Provided information:
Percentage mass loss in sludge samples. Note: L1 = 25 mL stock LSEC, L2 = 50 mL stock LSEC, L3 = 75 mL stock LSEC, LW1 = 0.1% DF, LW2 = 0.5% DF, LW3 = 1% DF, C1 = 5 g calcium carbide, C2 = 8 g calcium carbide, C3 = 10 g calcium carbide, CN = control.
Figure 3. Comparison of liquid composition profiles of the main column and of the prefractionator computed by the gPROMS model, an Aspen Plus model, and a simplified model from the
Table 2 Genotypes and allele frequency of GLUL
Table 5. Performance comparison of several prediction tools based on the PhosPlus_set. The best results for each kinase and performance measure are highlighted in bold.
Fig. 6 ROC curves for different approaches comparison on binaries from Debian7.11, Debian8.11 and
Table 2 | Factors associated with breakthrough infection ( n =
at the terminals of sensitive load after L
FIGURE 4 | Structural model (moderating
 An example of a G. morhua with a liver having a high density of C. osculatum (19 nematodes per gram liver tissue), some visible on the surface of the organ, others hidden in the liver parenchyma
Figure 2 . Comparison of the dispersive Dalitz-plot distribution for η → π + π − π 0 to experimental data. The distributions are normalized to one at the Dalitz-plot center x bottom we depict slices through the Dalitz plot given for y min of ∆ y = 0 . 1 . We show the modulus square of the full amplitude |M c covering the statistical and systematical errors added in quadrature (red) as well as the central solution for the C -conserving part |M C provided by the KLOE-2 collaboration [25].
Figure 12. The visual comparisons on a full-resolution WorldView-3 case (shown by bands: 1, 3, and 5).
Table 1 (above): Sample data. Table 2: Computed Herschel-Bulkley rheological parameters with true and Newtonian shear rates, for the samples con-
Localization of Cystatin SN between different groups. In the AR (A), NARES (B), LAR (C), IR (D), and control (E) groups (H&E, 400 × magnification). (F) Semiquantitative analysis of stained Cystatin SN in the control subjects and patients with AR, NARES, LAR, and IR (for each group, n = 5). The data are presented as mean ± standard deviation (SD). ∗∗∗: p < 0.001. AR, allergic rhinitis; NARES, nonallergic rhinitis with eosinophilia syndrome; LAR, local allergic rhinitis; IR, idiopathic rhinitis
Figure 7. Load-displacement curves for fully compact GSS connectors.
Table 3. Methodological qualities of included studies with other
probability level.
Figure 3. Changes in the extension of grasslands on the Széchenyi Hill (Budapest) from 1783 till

Task:
After locating the line containing "Figure 7. Load-displacement", write out that line and all remaining lines of the records exactly, with nothing added.

Answer for this exercise:
Figure 7. Load-displacement curves for fully compact GSS connectors.
Table 3. Methodological qualities of included studies with other
probability level.
Figure 3. Changes in the extension of grasslands on the Széchenyi Hill (Budapest) from 1783 till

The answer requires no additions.